In essence, the article underlines a fact that we are already well aware of–that sex trafficking into the United States is a growing problem, and that port cities like San Francisco, Oakland, and Los Angeles are a big part of it. Human trafficking in general is on the rise, although it’s difficult to get accurate statistics because of the nature of the trade. However, there does seem to be a general upward trend, and this is a concern for law enforcement, human rights activists, and anyone with a soul.
Most people who are trafficked are tricked or coerced with promises of a better job in America, a way to bring money home for their families, and so forth. Most victims are Asian or Latin American, although the Chronicle in this series is focusing mostly on Asian trafficking for the sex trade, which primarily includes women. Many Asian women are smuggled into the country as sex workers, and kept in very dangerous and unpleasant conditions. Many of them actually wanted to come to America, because they were offered good jobs or other assistance, and upon arrival realized that America wasn’t what it was all cracked up to be.
These sex workers are kept as prisoners, often literally, with guards and double locked gates. They rack up “transporation fees” which they are expected to pay off, and while they’re working they accrue more debt–food, clothing, housing, “fines” for bad behaviour, and are economic prisoners as well. Threatened by their captors, these sex workers are forced to endure long hours of what is, in reality, rape. It’s often cheap, and it’s in back alleys, and it’s wrong.
This is not something I am ok with. I hope it isn’t something that you are ok with either. In my opinion, humans deserve to be free to make their own choices and decisions, and we owe it to each other to work for and protect our freedoms. Furthermore, no one should be forced to engage in sexual activity against their will, or coerced into sexual behaviour. It undermines our fundamental humanity to allow sex trafficking to occur, and it should not be tolerated.
What can we do about it? The article begins to detail some changes the city is making–cracking down on “massage parlours” which use trafficked women, for example.

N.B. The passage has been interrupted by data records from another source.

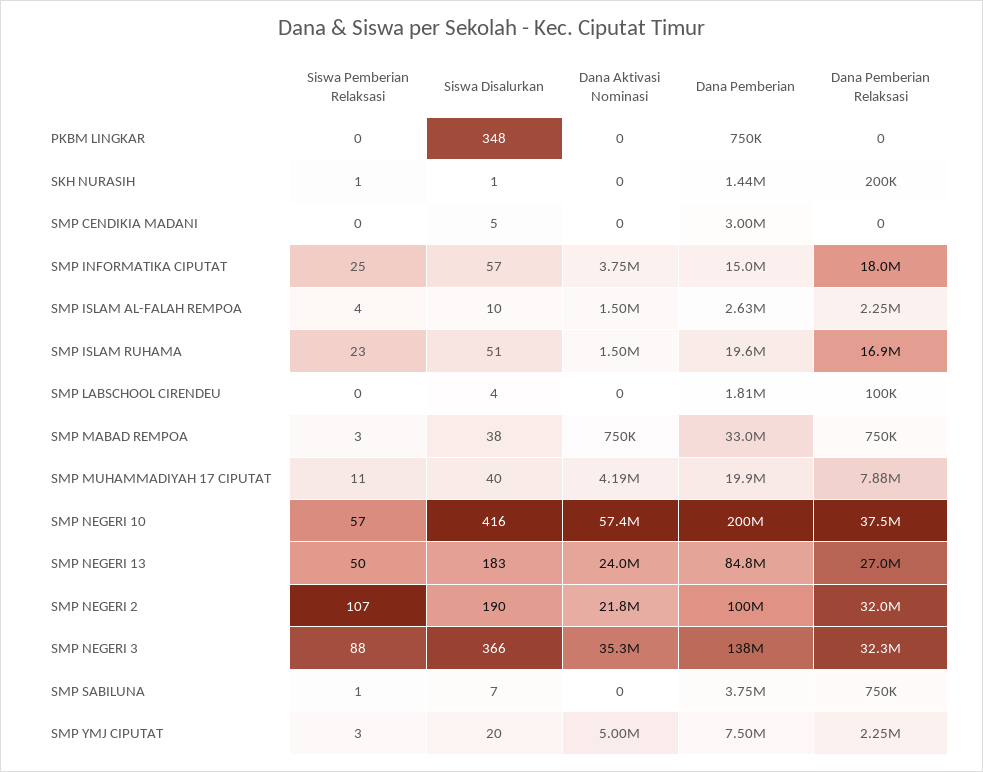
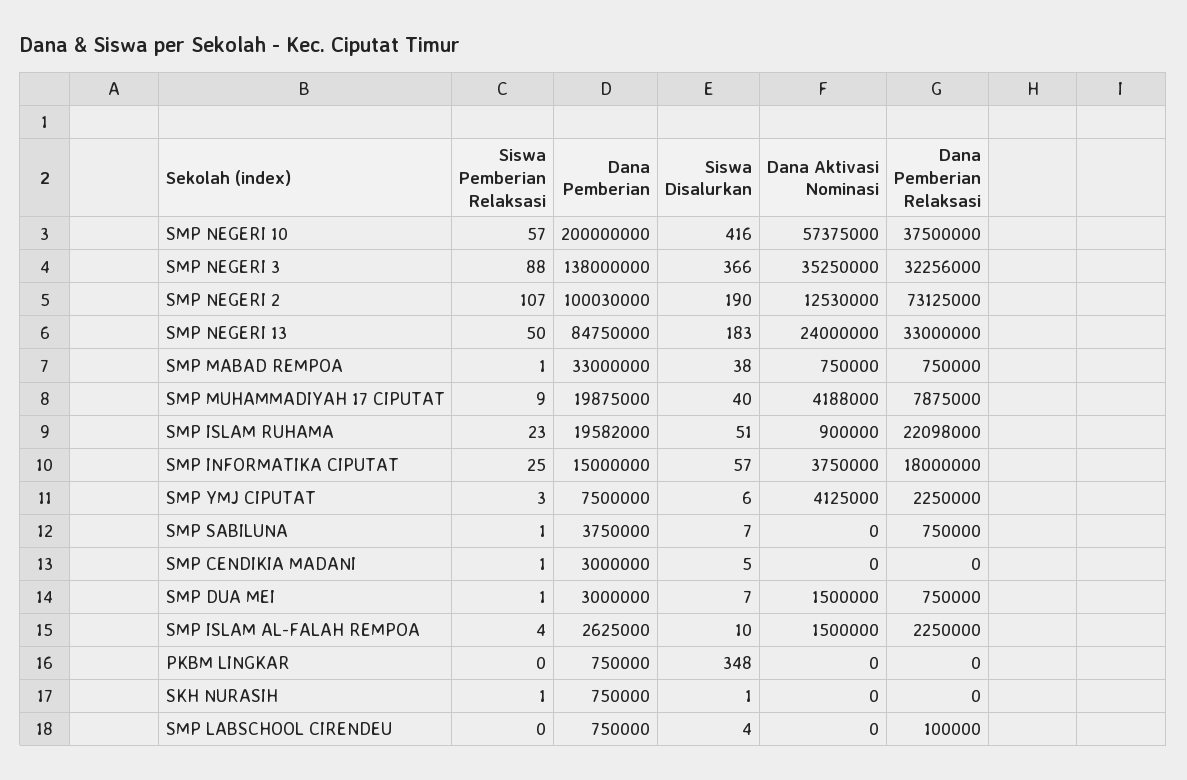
Dana Pemberian, SKH NURASIH: 1440000 -> 750000
Dana Pemberian Relaksasi, SKH NURASIH: 200000 -> 0
Siswa Pemberian Relaksasi, SMP CENDIKIA MADANI: 0 -> 1
Dana Aktivasi Nominasi, SMP ISLAM RUHAMA: 1500000 -> 900000
Dana Pemberian Relaksasi, SMP ISLAM RUHAMA: 16900000 -> 22098000
Dana Pemberian, SMP LABSCHOOL CIRENDEU: 1810000 -> 750000
Siswa Pemberian Relaksasi, SMP MABAD REMPOA: 3 -> 1
Siswa Pemberian Relaksasi, SMP MUHAMMADIYAH 17 CIPUTAT: 11 -> 9
Dana Pemberian Relaksasi, SMP NEGERI 13: 27000000 -> 33000000
Dana Aktivasi Nominasi, SMP NEGERI 2: 21800000 -> 12530000
Dana Pemberian Relaksasi, SMP NEGERI 2: 32000000 -> 73125000
Siswa Disalurkan, SMP YMJ CIPUTAT: 20 -> 6
Dana Aktivasi Nominasi, SMP YMJ CIPUTAT: 5000000 -> 4125000
Siswa Pemberian Relaksasi, SMP DUA MEI: none -> 1
Dana Pemberian, SMP DUA MEI: none -> 3000000
Siswa Disalurkan, SMP DUA MEI: none -> 7
Dana Aktivasi Nominasi, SMP DUA MEI: none -> 1500000
Dana Pemberian Relaksasi, SMP DUA MEI: none -> 750000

For the sake of traditional massage practitioners, I wish that massage and the sex trade could be disassociated, because it does a grave injustice to the hardworking, committed, healing massage therapists I know. Perhaps adjusting our legal system so that we prosecute pimps and johns, instead of prostitutes. Being active in areas where trafficking is known to be an issue, following up on reports of trafficking, and being more proactive about making sure that human trafficking will not be tolerated in this city. Investing more police energy in tracking, investigating, and busting trafficking rings.

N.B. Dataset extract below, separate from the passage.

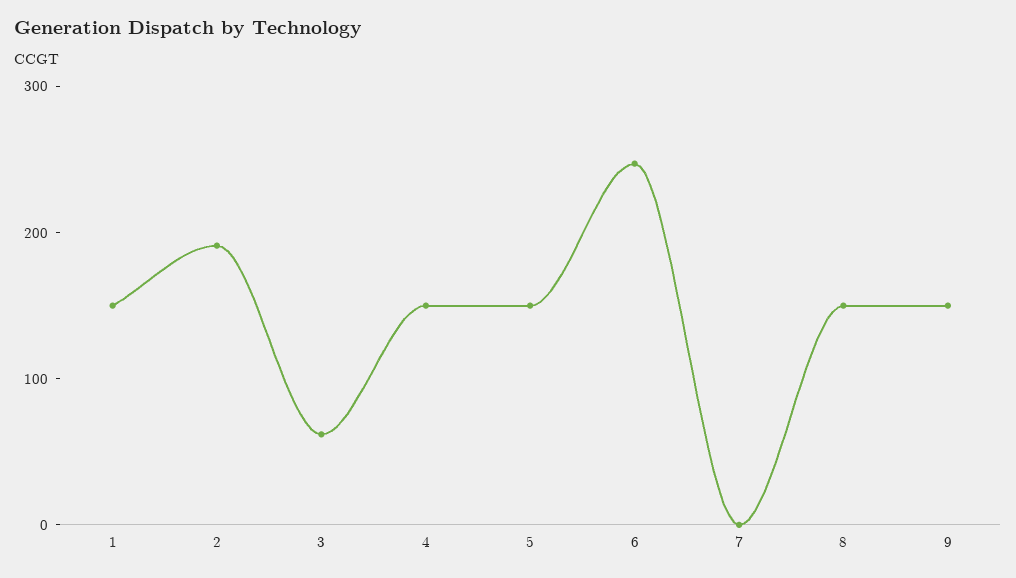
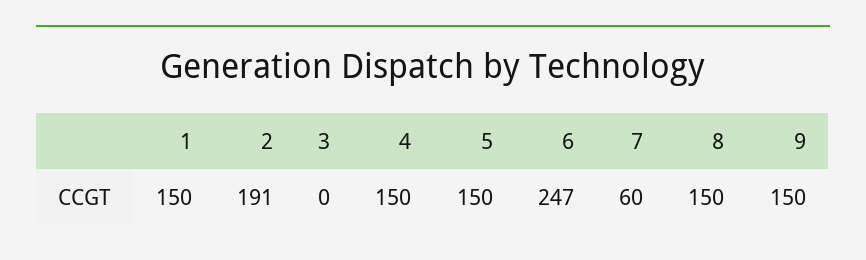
3: 60 -> 0
7: 0 -> 60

But we can also help, as individuals, by supporting a legal, safe, and consensual sex trade. Sex work has a long history, and it isn’t all bad. There’s nothing wrong, in my opinion, with availing yourself of the services of a sex worker–but you do have an obligation to check on ou provenance. Is the sex worker here legally? Choosing sex work as an occupation, rather than being forced into it? Taking joy and pride in ou work? It would be a more pleasureable experience for the consumer to work with a consenting partner, after all. There’s a market for sex slave because undiscriminating johns exist, and if consumers of the sex trade took a more active role in promoting legal and ethical sex, perhaps there wouldn’t be as much profit in sex trafficking.
San Francisco is often touted as a licentious and free-wheeling city, and to many extents that’s true. But like most of America, we have our own hangups and issues, and sexual repression does exist here. The same dark corners where sexual repression lurks also breed sex trafficking, because there isn’t an open and free exchange of information and respect going on.
Modern day slavery is an ugly reality: so what are you going to do about it?